Он посмотрел в зеркало, и сожаление вдруг сменилось отвращением.
Профиль Марка Томски где-то за его спиной в зеркале. Марк, грустно улыбаясь, медленно поворачивал к нему своё как всегда бледное, тонкое лицо. "Привет, старик, как дела?" Он оставил вопрос Марка без ответа и погрузился в размышления, пытаясь извлечь выводы из этой истории. Конечно, обстоятельства сыграли свою роль. "Помнишь старика-профессора, дружище? Седой такой, немощный, Ипсенштейн. Одно из золотых его правил-напутствий молодому бизнесмену: "В пути на вокзал или в аэропорт всегда запасайся двумя лишними часами"... Зря мы все-таки называли его горбоедом. Твое словцо, дурачок, у меня бы так не получлось. Бабы всегда любили тебя а удачную шутку..." Почему же он не воспользовался этим правилом на этот раз? Ведь это - исключительно его ошибка. Он задумчиво посмотрел на Марка. "Томски, ты лишился своего родового имения только благодаря мне - вот вывод, который я должен сделать". Но ведь из этого, чёрт возьми, вытекает, что он плохой друг. "И плохой муж. А проще говоря, вообще сволочь. Ведь это - не единственный случай". "А если всё свалить на обстоятельства?.." - вкрадчиво спросил Марк. "Тогда выходит, что я - неудачник... Стоп, да нет же, это означает лишь, что мне не повезло; исключение лишь подтверждает правило. Но опять же: сколько может существовать исключений, чтобы правило при этом оставалось правилом?.." "Что, заблудился, дружище, а?" - снова подал голос Марк.
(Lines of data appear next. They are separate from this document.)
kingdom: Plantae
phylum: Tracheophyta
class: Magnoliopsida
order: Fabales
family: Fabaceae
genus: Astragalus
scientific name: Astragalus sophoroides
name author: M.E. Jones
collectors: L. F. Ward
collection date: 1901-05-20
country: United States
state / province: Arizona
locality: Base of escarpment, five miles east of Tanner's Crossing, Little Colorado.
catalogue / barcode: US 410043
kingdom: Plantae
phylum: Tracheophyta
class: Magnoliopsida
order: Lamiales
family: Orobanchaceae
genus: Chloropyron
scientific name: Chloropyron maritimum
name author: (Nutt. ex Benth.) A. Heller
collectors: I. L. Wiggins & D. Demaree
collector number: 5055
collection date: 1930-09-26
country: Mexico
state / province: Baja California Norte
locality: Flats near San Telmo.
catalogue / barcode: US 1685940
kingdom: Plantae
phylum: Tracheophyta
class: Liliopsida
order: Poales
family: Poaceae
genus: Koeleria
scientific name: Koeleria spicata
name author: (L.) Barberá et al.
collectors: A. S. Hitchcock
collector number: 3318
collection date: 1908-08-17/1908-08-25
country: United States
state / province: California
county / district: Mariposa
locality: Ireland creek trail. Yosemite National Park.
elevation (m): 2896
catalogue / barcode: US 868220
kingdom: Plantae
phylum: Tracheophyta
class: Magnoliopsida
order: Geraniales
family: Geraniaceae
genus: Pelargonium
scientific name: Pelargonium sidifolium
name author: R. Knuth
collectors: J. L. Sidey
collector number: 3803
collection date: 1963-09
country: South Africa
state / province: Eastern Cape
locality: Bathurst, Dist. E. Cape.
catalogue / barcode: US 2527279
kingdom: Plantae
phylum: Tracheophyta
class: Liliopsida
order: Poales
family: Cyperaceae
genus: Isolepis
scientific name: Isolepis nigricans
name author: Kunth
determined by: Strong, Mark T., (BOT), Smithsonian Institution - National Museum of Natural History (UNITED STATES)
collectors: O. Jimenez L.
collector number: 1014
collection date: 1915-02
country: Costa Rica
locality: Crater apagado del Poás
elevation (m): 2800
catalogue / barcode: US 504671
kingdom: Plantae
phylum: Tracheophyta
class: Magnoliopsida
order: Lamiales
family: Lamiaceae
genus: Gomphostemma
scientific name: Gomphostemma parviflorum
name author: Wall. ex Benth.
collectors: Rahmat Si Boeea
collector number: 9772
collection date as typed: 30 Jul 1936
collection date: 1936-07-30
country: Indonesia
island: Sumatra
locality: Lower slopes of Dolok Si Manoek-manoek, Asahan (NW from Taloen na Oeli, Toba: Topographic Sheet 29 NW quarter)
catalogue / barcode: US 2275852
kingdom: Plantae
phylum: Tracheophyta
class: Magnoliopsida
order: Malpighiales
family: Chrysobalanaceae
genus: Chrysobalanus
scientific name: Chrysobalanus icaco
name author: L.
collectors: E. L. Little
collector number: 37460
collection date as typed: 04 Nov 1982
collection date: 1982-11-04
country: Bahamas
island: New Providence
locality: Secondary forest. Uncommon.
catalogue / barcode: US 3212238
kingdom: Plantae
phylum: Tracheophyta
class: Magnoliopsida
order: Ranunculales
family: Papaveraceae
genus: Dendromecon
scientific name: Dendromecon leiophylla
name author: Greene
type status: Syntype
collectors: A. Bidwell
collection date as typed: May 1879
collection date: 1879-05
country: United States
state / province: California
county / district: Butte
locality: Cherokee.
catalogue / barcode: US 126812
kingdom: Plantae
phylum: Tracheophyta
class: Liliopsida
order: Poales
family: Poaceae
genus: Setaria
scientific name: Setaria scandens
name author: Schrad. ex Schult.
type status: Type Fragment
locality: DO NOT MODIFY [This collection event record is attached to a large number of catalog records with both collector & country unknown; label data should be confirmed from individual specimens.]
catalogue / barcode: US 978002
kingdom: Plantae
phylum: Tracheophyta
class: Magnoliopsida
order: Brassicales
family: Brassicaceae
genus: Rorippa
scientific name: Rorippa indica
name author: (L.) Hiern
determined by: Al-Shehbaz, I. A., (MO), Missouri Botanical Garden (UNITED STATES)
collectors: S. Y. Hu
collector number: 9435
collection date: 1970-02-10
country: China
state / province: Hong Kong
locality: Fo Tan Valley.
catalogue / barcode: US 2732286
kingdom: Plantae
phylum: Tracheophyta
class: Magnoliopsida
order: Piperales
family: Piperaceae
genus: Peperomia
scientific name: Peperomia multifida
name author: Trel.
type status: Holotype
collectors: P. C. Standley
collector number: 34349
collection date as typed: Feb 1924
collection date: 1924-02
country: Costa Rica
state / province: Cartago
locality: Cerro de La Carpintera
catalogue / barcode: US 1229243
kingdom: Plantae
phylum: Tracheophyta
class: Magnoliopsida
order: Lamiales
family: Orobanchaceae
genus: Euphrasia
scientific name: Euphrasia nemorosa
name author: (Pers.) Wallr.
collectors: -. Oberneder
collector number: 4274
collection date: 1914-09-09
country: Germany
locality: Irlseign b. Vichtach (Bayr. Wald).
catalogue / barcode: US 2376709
- Слушай, сгинь, а! - раздражённо крикнул он в ответ. - Займись собой, не мешай думать.
С лица Марка как рукой сняло грусть, на её место пришла хладнокровная, напряжённая серьёзность. Марк посмотрел на него исподлобья, да так, что, казалось, он усиленно пытается увидеть что-то, что скрывается глубоко внутри человека, сидящего перед зеркалом.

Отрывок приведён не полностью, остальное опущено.